TORONTO--(BUSINESS WIRE)--TMAC Resources Inc. (TSX: TMR) (“TMAC” or the “Company”) announces that it has received a final order from the Ontario Superior Court of Justice approving the previously announced plan of arrangement (the “Transaction”) with Shandong Gold Mining Co., Ltd. and an affiliate (“Shandong” or the “Purchaser”). As previously disclosed, the Transaction provides for the acquisition by the Purchaser of all of the issued and outstanding common shares of the Company (“Common Shares”) not already owned by Shandong, by way of a statutory plan of arrangement under the Business Corporations Act (Ontario).

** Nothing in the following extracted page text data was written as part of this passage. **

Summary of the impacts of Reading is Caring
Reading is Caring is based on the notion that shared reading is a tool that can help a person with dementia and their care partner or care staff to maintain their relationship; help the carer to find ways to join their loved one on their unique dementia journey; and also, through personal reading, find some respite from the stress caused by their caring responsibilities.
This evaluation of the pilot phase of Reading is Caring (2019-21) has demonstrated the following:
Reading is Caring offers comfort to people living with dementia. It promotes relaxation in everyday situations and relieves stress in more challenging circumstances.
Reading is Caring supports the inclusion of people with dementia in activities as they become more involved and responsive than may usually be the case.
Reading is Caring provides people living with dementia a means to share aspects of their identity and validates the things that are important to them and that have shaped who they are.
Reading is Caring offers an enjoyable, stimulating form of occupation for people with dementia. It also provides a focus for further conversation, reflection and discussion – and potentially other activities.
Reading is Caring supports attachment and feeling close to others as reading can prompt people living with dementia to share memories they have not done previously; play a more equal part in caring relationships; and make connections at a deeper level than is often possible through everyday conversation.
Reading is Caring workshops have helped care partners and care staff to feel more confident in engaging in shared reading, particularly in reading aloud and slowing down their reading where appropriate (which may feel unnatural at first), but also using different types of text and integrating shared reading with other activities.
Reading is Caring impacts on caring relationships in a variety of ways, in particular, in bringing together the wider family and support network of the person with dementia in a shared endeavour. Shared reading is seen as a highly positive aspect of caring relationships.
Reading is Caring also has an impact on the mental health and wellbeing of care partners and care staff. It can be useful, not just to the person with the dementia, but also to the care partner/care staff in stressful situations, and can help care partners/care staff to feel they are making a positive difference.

Subject to obtaining all required regulatory approvals and satisfying all required conditions, the Transaction is expected to close in the third quarter of 2020. Following closing of the Transaction, the Common Shares will be de-listed from the Toronto Stock Exchange.
ABOUT TMAC RESOURCES INC.
TMAC operates the Hope Bay property located in Nunavut, Canada. The property and operations are remote but not isolated, serviced by both a port and airstrip. Hope Bay is an 80 km by 20 km Archean greenstone belt that has been explored by BHP, Miramar, Newmont and TMAC over a period spanning more than 30 years. In that time, more than $1.5 billion of expenditures have been spent in exploration and evaluation, surface infrastructure, and mine and process plant development. TMAC began producing gold in early 2017 from Doris, its first mine at Hope Bay, and processed gold at the Doris processing plant which originally had nameplate capacity of 1,000 tpd and expanded to 2,000 tpd midway through 2018. There is potential to grow TMAC’s established deposits considerably at depth, and then grow resources further through the prioritized exploration of the more than 90 other identified regional targets. TMAC is now permitted to produce from both Madrid and Boston. On June 26, 2020, shareholders of TMAC approved the sale of the Company to Shandong, which is subject to the receipt of regulatory approvals and the satisfaction or waiver of all required closing conditions.

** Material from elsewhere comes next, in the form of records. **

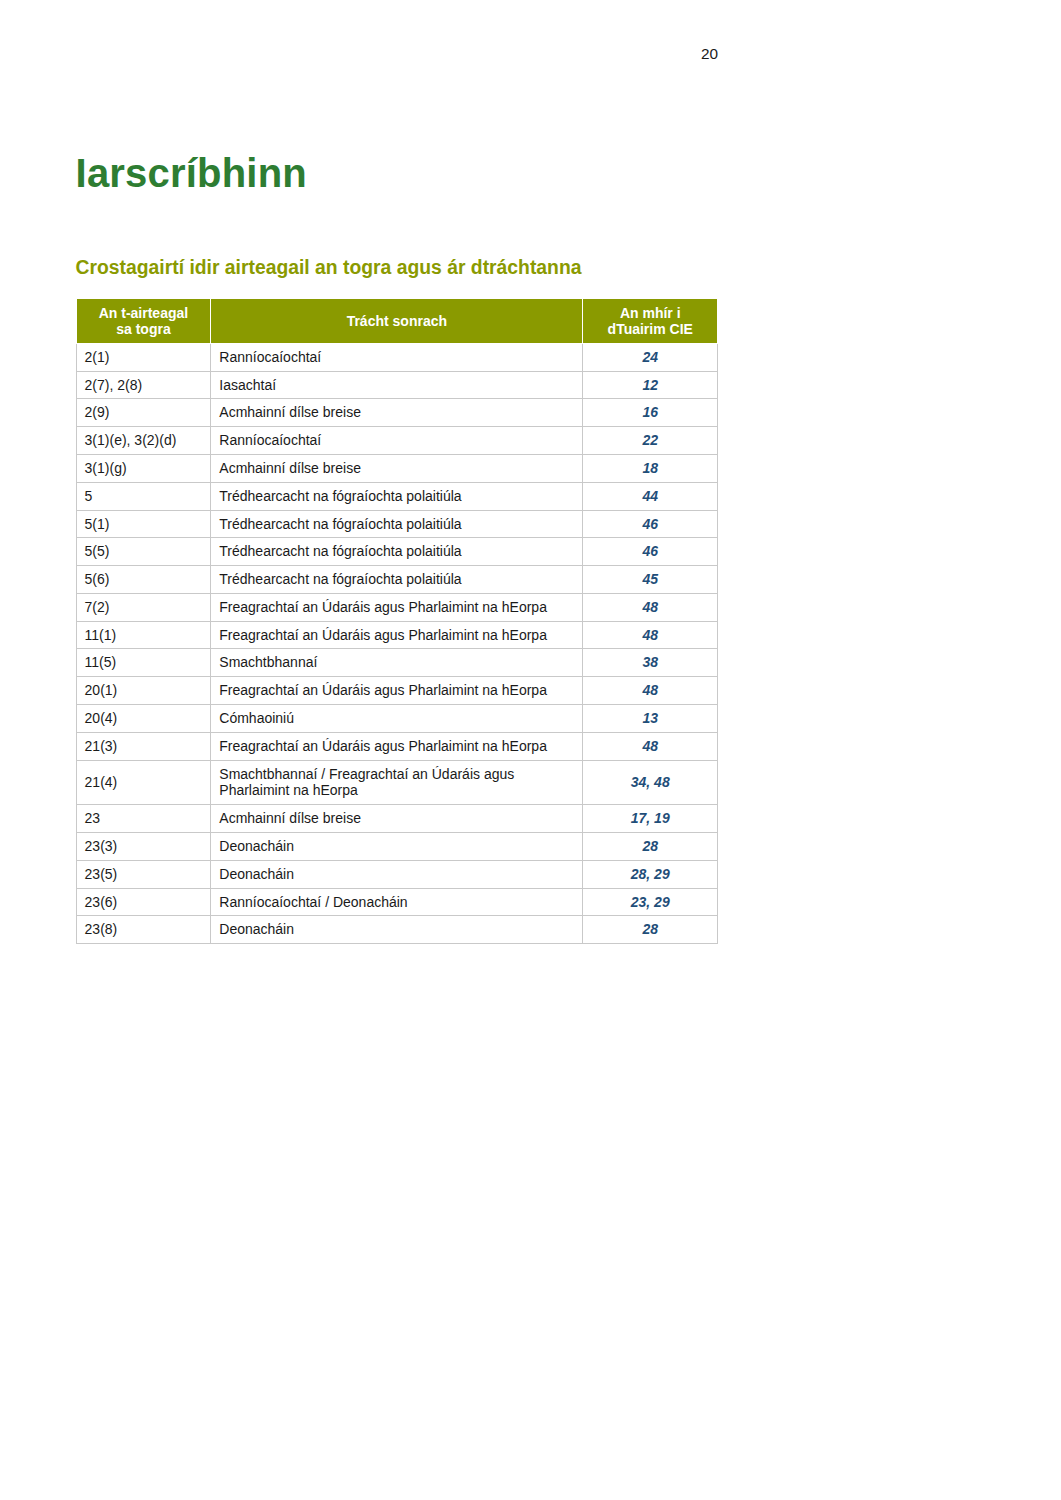20
Iarscríbhinn
Crostagairtí idir airteagail an togra agus ár dtráchtanna
| An t-airteagal sa togra | Trácht sonrach | An mhír i dTuairim CIE |
| --- | --- | --- |
| 2(1) | Ranníocaíochtaí | 24 |
| 2(7), 2(8) | Iasachtaí | 12 |
| 2(9) | Acmhainní dílse breise | 16 |
| 3(1)(e), 3(2)(d) | Ranníocaíochtaí | 22 |
| 3(1)(g) | Acmhainní dílse breise | 18 |
| 5 | Trédhearcacht na fógraíochta polaitiúla | 44 |
| 5(1) | Trédhearcacht na fógraíochta polaitiúla | 46 |
| 5(5) | Trédhearcacht na fógraíochta polaitiúla | 46 |
| 5(6) | Trédhearcacht na fógraíochta polaitiúla | 45 |
| 7(2) | Freagrachtaí an Údaráis agus Pharlaimint na hEorpa | 48 |
| 11(1) | Freagrachtaí an Údaráis agus Pharlaimint na hEorpa | 48 |
| 11(5) | Smachtbhannaí | 38 |
| 20(1) | Freagrachtaí an Údaráis agus Pharlaimint na hEorpa | 48 |
| 20(4) | Cómhaoiniú | 13 |
| 21(3) | Freagrachtaí an Údaráis agus Pharlaimint na hEorpa | 48 |
| 21(4) | Smachtbhannaí / Freagrachtaí an Údaráis agus Pharlaimint na hEorpa | 34, 48 |
| 23 | Acmhainní dílse breise | 17, 19 |
| 23(3) | Deonacháin | 28 |
| 23(5) | Deonacháin | 28, 29 |
| 23(6) | Ranníocaíochtaí / Deonacháin | 23, 29 |
| 23(8) | Deonacháin | 28 |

This release contains “forward-looking information” within the meaning of applicable securities laws that is intended to be covered by the safe harbours created by those laws. “Forward-looking information” includes statements that use forward-looking terminology such as “may”, “will”, “expect”, “anticipate”, “believe”, “continue”, “potential” or the negative thereof or other variations or comparable terminology. Forward-looking information in this press release includes, but is not limited to, the ability of the Company and the Purchaser to obtain all required approvals, satisfy all required conditions, the expected closing date of the Transaction and the de-listing of the Common Shares from the Toronto Stock Exchange.

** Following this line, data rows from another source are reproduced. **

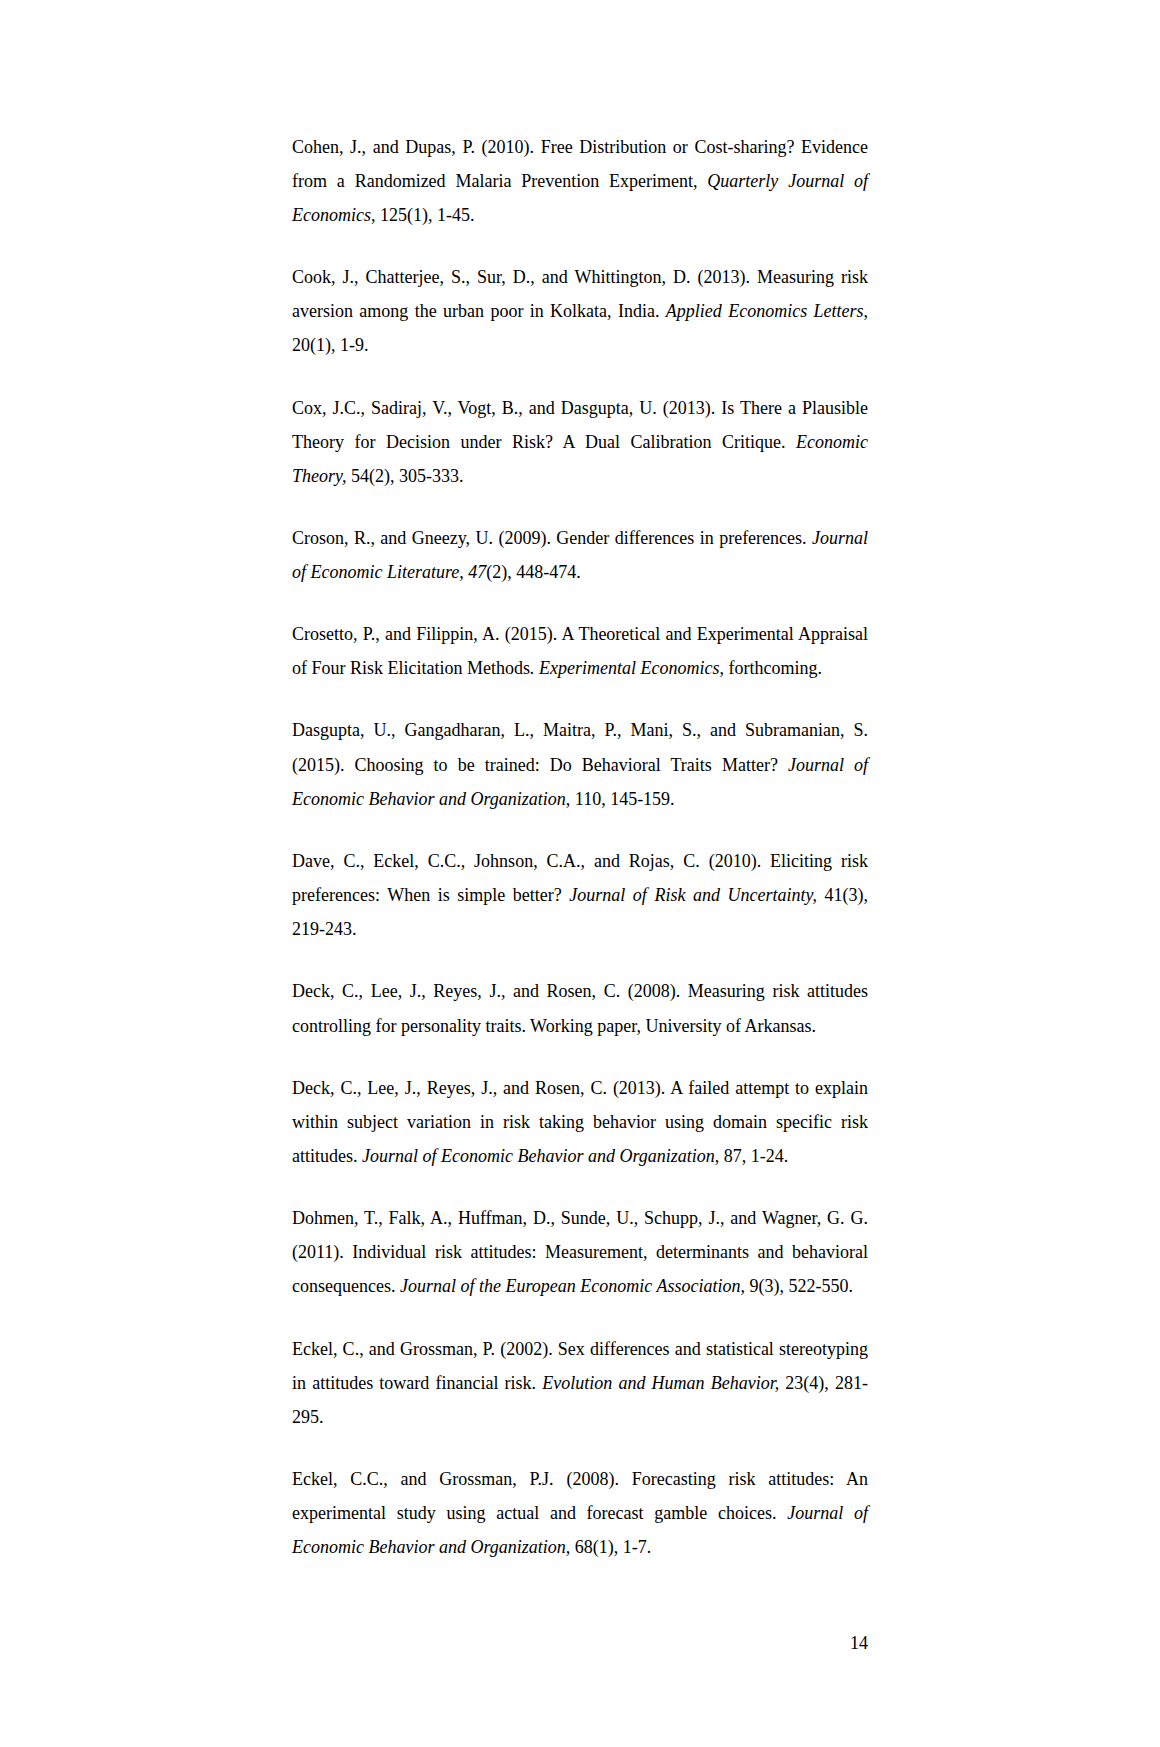Cohen, J., and Dupas, P. (2010). Free Distribution or Cost-sharing? Evidence from a Randomized Malaria Prevention Experiment, Quarterly Journal of Economics, 125(1), 1-45.
Cook, J., Chatterjee, S., Sur, D., and Whittington, D. (2013). Measuring risk aversion among the urban poor in Kolkata, India. Applied Economics Letters, 20(1), 1-9.
Cox, J.C., Sadiraj, V., Vogt, B., and Dasgupta, U. (2013). Is There a Plausible Theory for Decision under Risk? A Dual Calibration Critique. Economic Theory, 54(2), 305-333.
Croson, R., and Gneezy, U. (2009). Gender differences in preferences. Journal of Economic Literature, 47(2), 448-474.
Crosetto, P., and Filippin, A. (2015). A Theoretical and Experimental Appraisal of Four Risk Elicitation Methods. Experimental Economics, forthcoming.
Dasgupta, U., Gangadharan, L., Maitra, P., Mani, S., and Subramanian, S. (2015). Choosing to be trained: Do Behavioral Traits Matter? Journal of Economic Behavior and Organization, 110, 145-159.
Dave, C., Eckel, C.C., Johnson, C.A., and Rojas, C. (2010). Eliciting risk preferences: When is simple better? Journal of Risk and Uncertainty, 41(3), 219-243.
Deck, C., Lee, J., Reyes, J., and Rosen, C. (2008). Measuring risk attitudes controlling for personality traits. Working paper, University of Arkansas.
Deck, C., Lee, J., Reyes, J., and Rosen, C. (2013). A failed attempt to explain within subject variation in risk taking behavior using domain specific risk attitudes. Journal of Economic Behavior and Organization, 87, 1-24.
Dohmen, T., Falk, A., Huffman, D., Sunde, U., Schupp, J., and Wagner, G. G. (2011). Individual risk attitudes: Measurement, determinants and behavioral consequences. Journal of the European Economic Association, 9(3), 522-550.
Eckel, C., and Grossman, P. (2002). Sex differences and statistical stereotyping in attitudes toward financial risk. Evolution and Human Behavior, 23(4), 281-295.
Eckel, C.C., and Grossman, P.J. (2008). Forecasting risk attitudes: An experimental study using actual and forecast gamble choices. Journal of Economic Behavior and Organization, 68(1), 1-7.
14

“Forward-looking information” is not a guarantee of future performance and management bases forward-looking statements on a number of estimates and assumptions at the date the statements are made. Furthermore, such “forward-looking information” involves a variety of known and unknown risks, uncertainties and other factors, which may cause the actual plans, intentions, activities, results, performance or achievements expressed or implied. See “Risk Factors” in the Company’s Annual Information Form dated May 12, 2020, and the “Risk Factors” in the Company’s management information circular dated May 28, 2020 (for risks related to the completion of the Transaction), both filed on SEDAR at www.sedar.com for a discussion of these risks.